The report comes from Mark Gurman over at Bloomberg, who has a long history of accurately reporting on what's going on behind the scenes in Cupertino. Gurman says that Apple's plans for Maps come as a part of a larger push within the company towards profiting off of its services in addition to its products, and it's set to start with ads within the app's search — looking up tire shops, for example, could give you a paid ad for a tire center before your actual nearest result. Apple confirmed the move Tuesday in a press release: 

Every day, users choose Apple Maps to discover and explore places and businesses around them. Beginning this summer in the U.S. and Canada, businesses will have a new way to be discovered by using Apple Business to create ads on Maps. Ads on Maps will appear when users search in Maps, and can appear at the top of a user's search results based on relevance, as well as at the top of a new Suggested Places experience in Maps, which will display recommendations based on what's trending nearby, the user's recent searches, and more. Ads will be clearly marked to ensure transparency for Maps users.

Hopefully it stops there

Apple already rakes in $100 billion per year from services, but the company's looking to bump that number up as hardware gets harder to build. The way in which Apple is going about this, though, starts down a very slippery slope: Targeted advertising. Apple's current legal language around ad targeting says in no uncertain terms that the company "does not construct profiles from your location," but adding ads to Maps opens up the option to serve ads based on stores users are most likely to visit — a more data-driven form of targeted advertising that Apple has long eschewed. 

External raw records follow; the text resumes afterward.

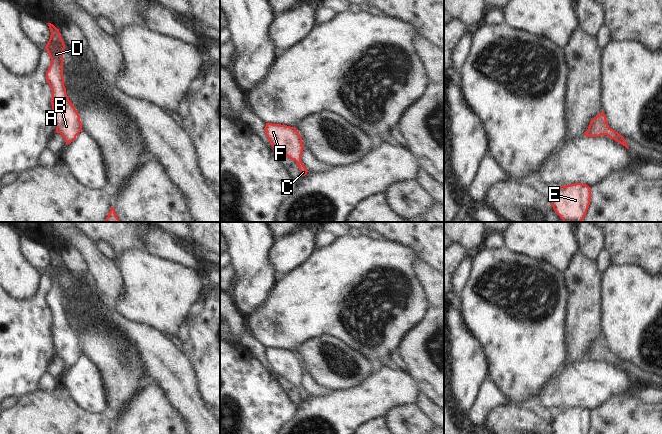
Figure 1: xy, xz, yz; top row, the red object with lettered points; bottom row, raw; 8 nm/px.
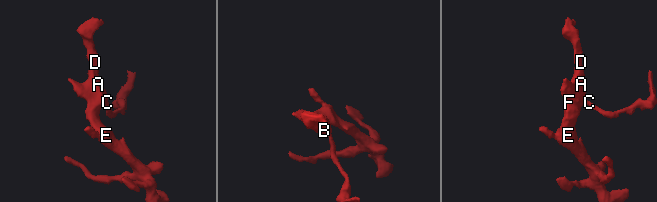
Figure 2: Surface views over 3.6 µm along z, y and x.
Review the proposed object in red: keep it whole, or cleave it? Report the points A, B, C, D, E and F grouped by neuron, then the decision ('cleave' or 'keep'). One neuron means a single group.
A B C D E F; keep

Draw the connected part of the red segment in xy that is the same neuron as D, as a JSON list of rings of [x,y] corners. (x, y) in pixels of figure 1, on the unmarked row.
[[[51,247],[47,248],[51,259],[45,273],[51,282],[51,287],[46,296],[46,304],[52,315],[51,328],[56,356],[63,360],[67,369],[75,364],[76,360],[82,355],[82,347],[77,334],[67,320],[64,310],[64,265],[59,253]]]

Ads in Maps aren't the end of the world. They're annoying, sure, but by this point any computer or cell phone user is likely well-trained in dodging ads that appear at the top of search results — we're already forced to skip sponsored results in everything from Google Search to Apple's own app store. If this is where Apple's plans end, it should at worst be a minor annoyance in the grand scheme of app-based navigation. After all, no company has ever gotten greedy on ad revenue, right?